Ein Weg führt zu einem Ergebnis.
Du bekommst, was du willst, oder du bekommst es nicht. Du bist erleichtert, wirst traurig, entfernst dich, kommst näher. Eine Beziehung endet; etwas anderes beginnt. Manchmal scheint sich überhaupt nichts verändert zu haben.
Auf den ersten Blick wirkt das Ergebnis wie der Endpunkt des Prozesses. Aber es bleibt nicht dort. Das Erlebte prägt auch die Architektur, die du von nun an mit dir trägst.
Denk an ein Kind. Wenn es etwas, das es will, nicht bekommt, weint es und erhält es schließlich doch.

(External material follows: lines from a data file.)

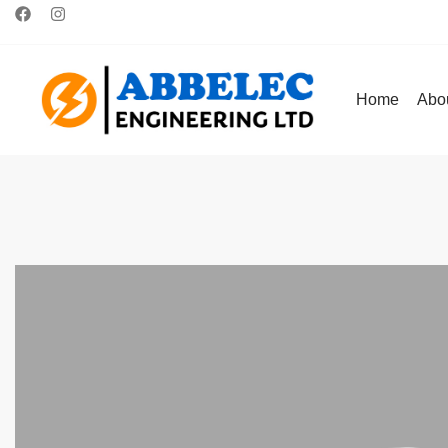
Home
Abo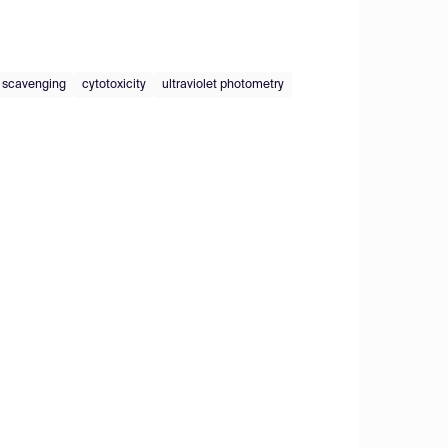
l scavenging
cytotoxicity
ultraviolet photometry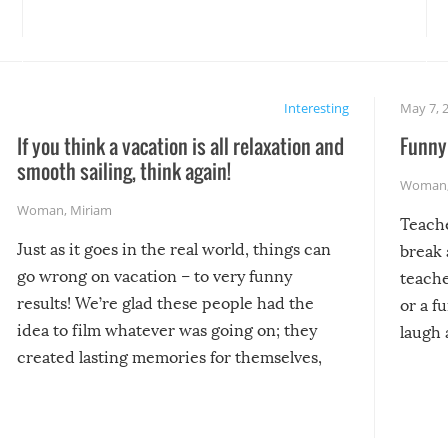
Interesting
May 7, 
If you think a vacation is all relaxation and
Funny 
smooth sailing, think again!
Woman
Woman
,
Miriam
Teach
Just as it goes in the real world, things can
break 
go wrong on vacation – to very funny
teache
results! We’re glad these people had the
or a f
idea to film whatever was going on; they
laugh 
created lasting memories for themselves,
and lasting laughs for us!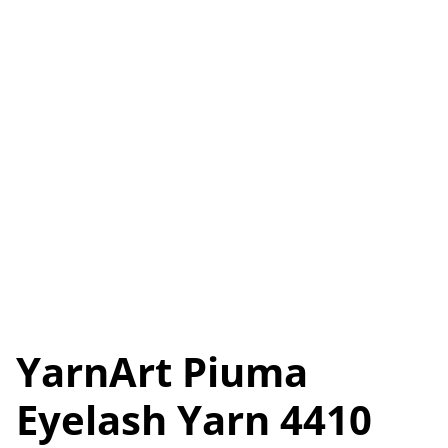
YarnArt Piuma
Eyelash Yarn 4410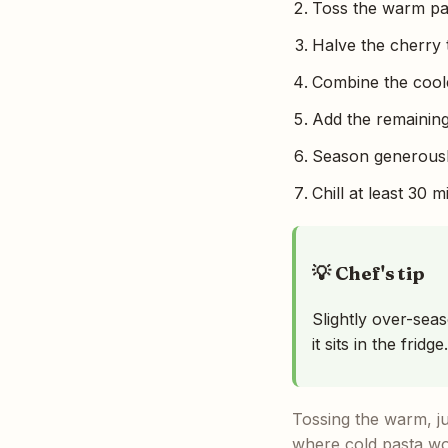
Toss the warm past
Halve the cherry 
Combine the coole
Add the remaining
Season generously
Chill at least 30 
💡 Chef's tip
Slightly over-sea
it sits in the fridge.
Tossing the warm, jus
where cold pasta wou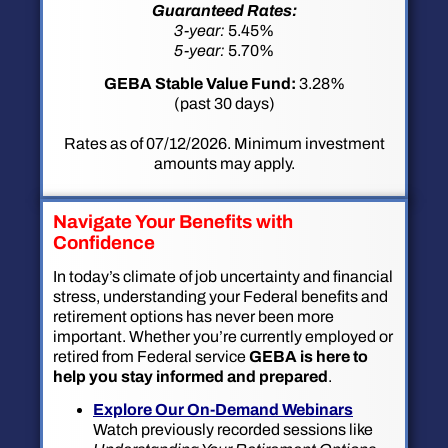
Guaranteed Rates:
3-year:
5.45%
5-year:
5.70%
GEBA Stable Value Fund:
3.28%
(past 30 days)
Rates as of 07/12/2026. Minimum investment
amounts may apply.
Navigate Your Benefits with
Confidence
In today’s climate of job uncertainty and financial
stress, understanding your Federal benefits and
retirement options has never been more
important. Whether you’re currently employed or
retired from Federal service
GEBA is here to
help you stay informed and prepared
.
Explore Our On-Demand Webinars
Watch previously recorded sessions like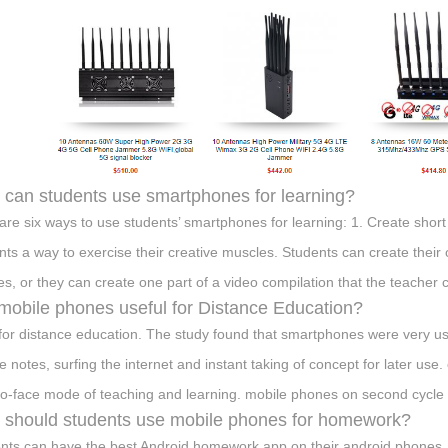
can students use smartphones for learning?
are six ways to use students’ smartphones for learning: 1. Create shor
nts a way to exercise their creative muscles. Students can create their 
es, or they can create one part of a video compilation that the teacher c
mobile phones useful for Distance Education?
 for distance education. The study found that smartphones were very use
re notes, surfing the internet and instant taking of concept for later us
to-face mode of teaching and learning. mobile phones on second cycle
should students use mobile phones for homework?
nts can have the best Android homework app on their android phones. S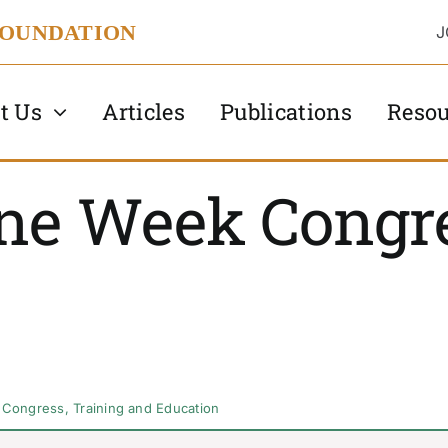
FOUNDATION
J
t Us
Articles
Publications
Resou
ne Week Congre
 Congress
,
Training and Education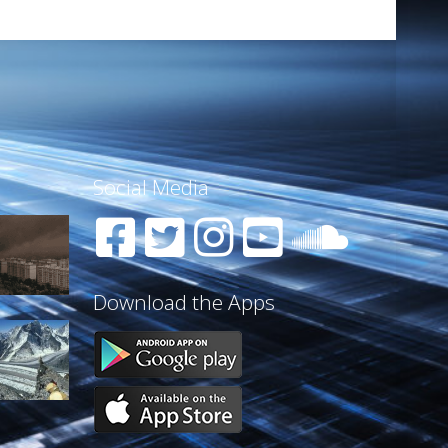
Social Media
Download the Apps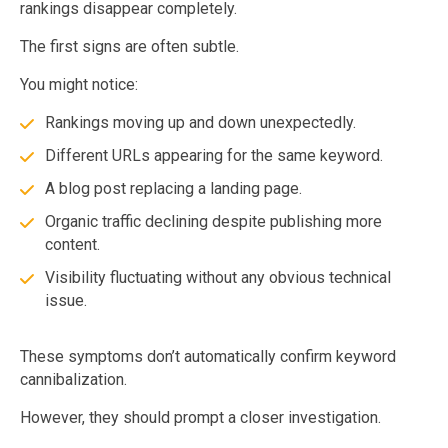
rankings disappear completely.
The first signs are often subtle.
You might notice:
Rankings moving up and down unexpectedly.
Different URLs appearing for the same keyword.
A blog post replacing a landing page.
Organic traffic declining despite publishing more
content.
Visibility fluctuating without any obvious technical
issue.
These symptoms don’t automatically confirm keyword
cannibalization.
However, they should prompt a closer investigation.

Hier entsteht nicht nur das Ergebnis: „Das Kind hat bekommen, was es wollte.“ Auch für das System entsteht eine neue Information:
„Dieser Weg hat funktioniert.“
Die Wahrscheinlichkeit, dass derselbe Weg in einer ähnlichen Situation erneut genutzt wird, kann steigen.
Ein Ergebnis entsteht aus dem Weg, der ihm vorausgeht. Sobald es jedoch da ist, wird es zu einer der Bedingungen für das, was danach geschieht.
Das geschieht nicht nur in der Kindheit oder bei Verhaltensweisen, die wir als problematisch betrachten.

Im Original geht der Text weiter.